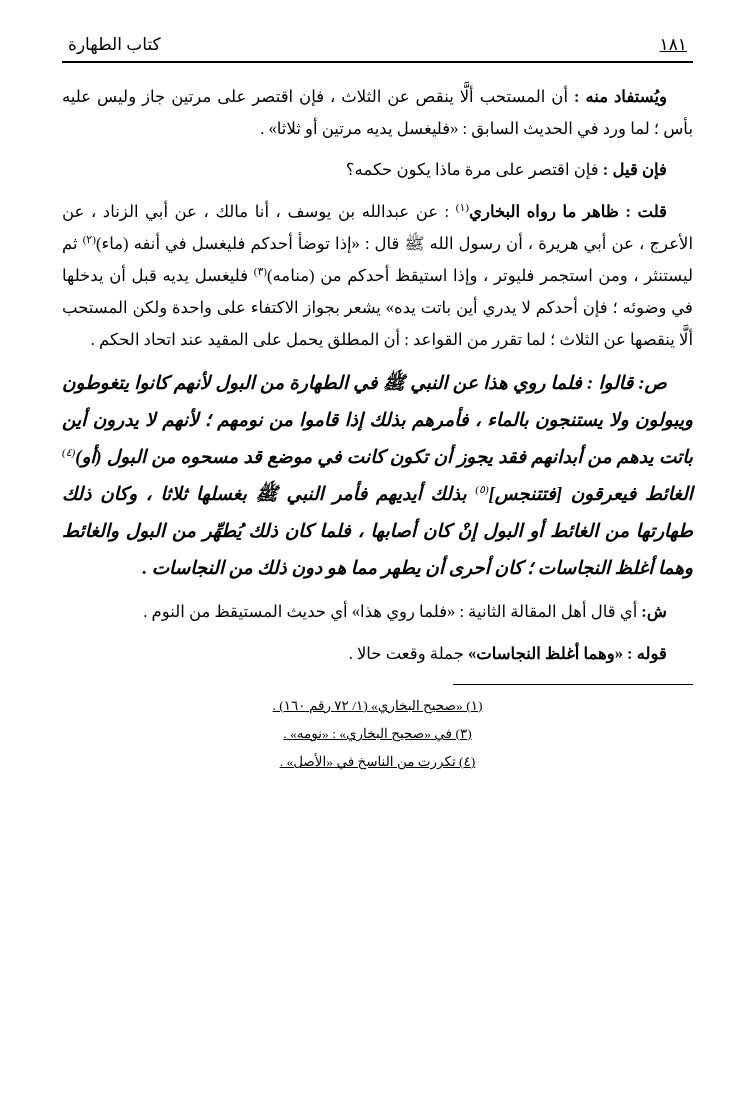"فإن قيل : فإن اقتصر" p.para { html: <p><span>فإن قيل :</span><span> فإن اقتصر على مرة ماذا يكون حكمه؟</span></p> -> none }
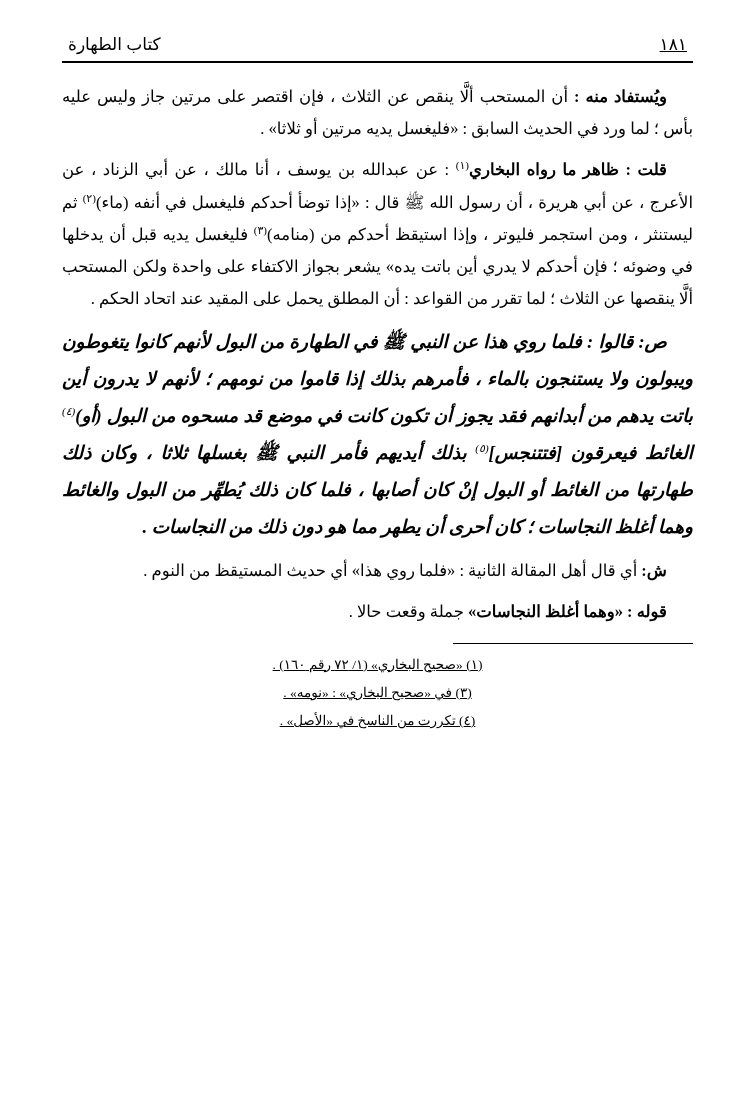"قوله : «وهما أغلظ النجاسات»" p.para { html: <p><span>قوله : «وهما أغلظ النجاسات»</span><span> جملة وقعت حالا .</span></p> -> none }
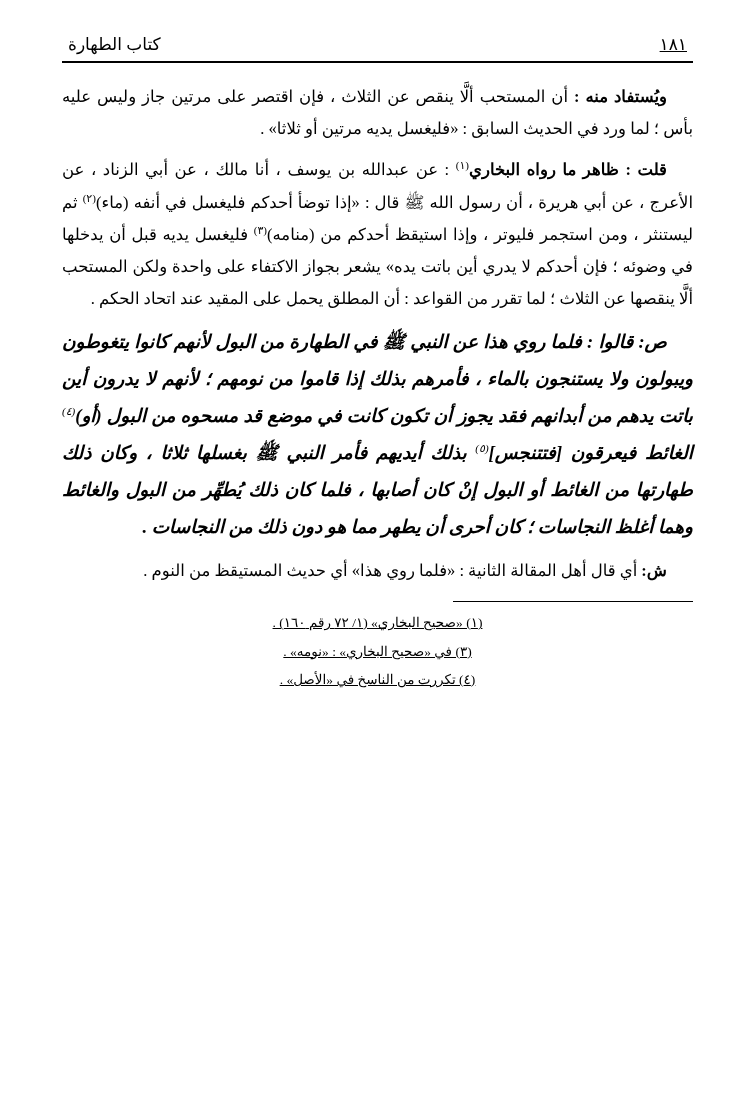"(٥) في «الأصل ، ك»" p { html: none -> <p>(٥) في «الأصل ، ك» : يتنجس أوله «ياء» آخر الحروف .</p> }
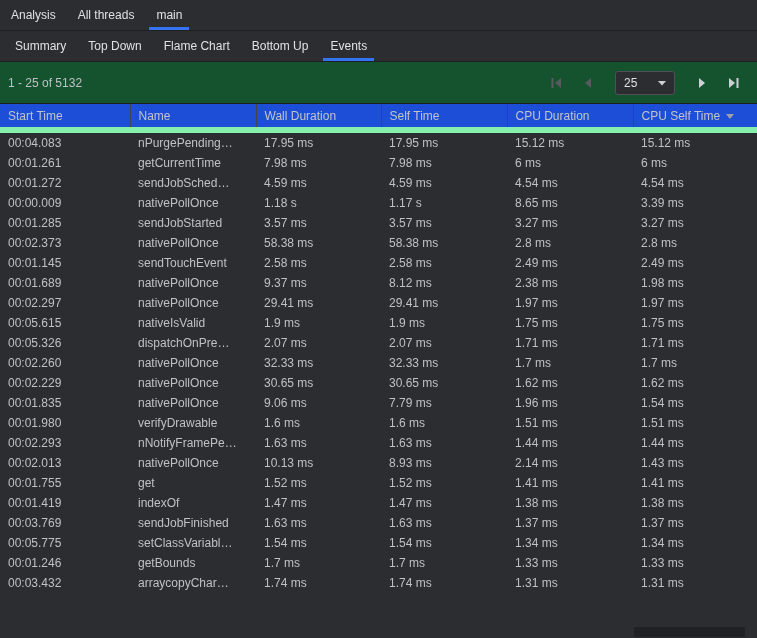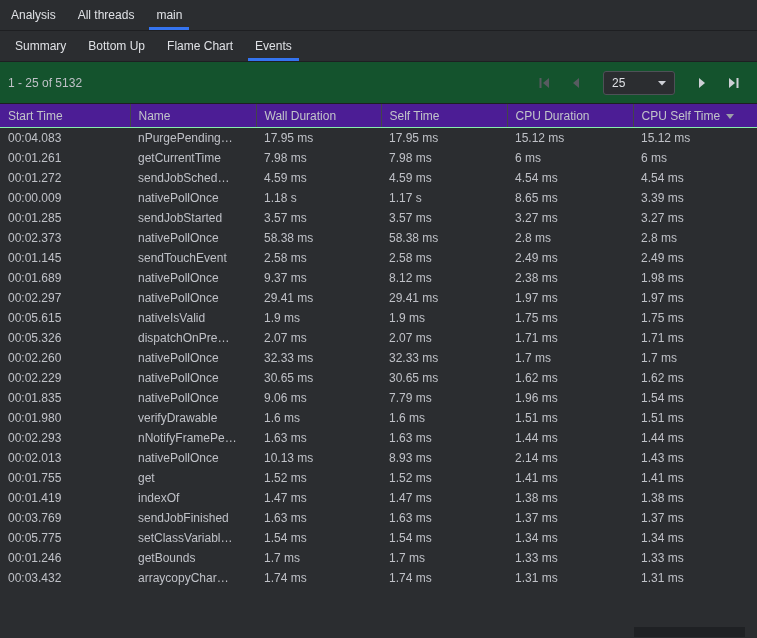"Top Down" div.tab { html: none -> <div> <span>Top Down</span> </div> }
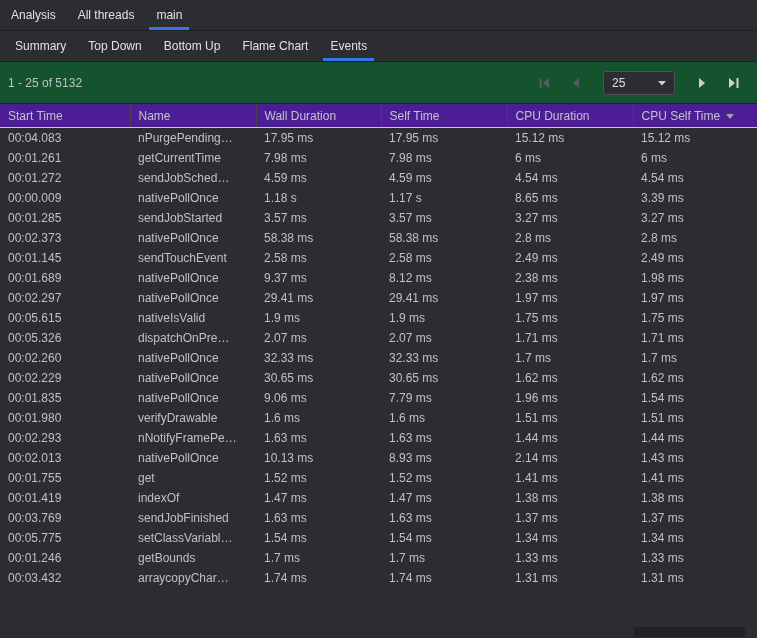"Bottom Up" div.tab { order: before "Flame Chart" -> after "Flame Chart" }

**Description of the task:**
Your copy should restate every record word for word and contain no pictures.

**Reply to the task:**
"فإن قيل : فإن اقتصر" p.para { html: <p><span>فإن قيل :</span><span> فإن اقتصر على مرة ماذا يكون حكمه؟</span></p> -> none }
"قوله : «وهما أغلظ النجاسات»" p.para { html: <p><span>قوله : «وهما أغلظ النجاسات»</span><span> جملة وقعت حالا .</span></p> -> none }
"(٥) في «الأصل ، ك»" p { html: none -> <p>(٥) في «الأصل ، ك» : يتنجس أوله «ياء» آخر الحروف .</p> }
"Top Down" div.tab { html: none -> <div> <span>Top Down</span> </div> }
"Bottom Up" div.tab { order: before "Flame Chart" -> after "Flame Chart" }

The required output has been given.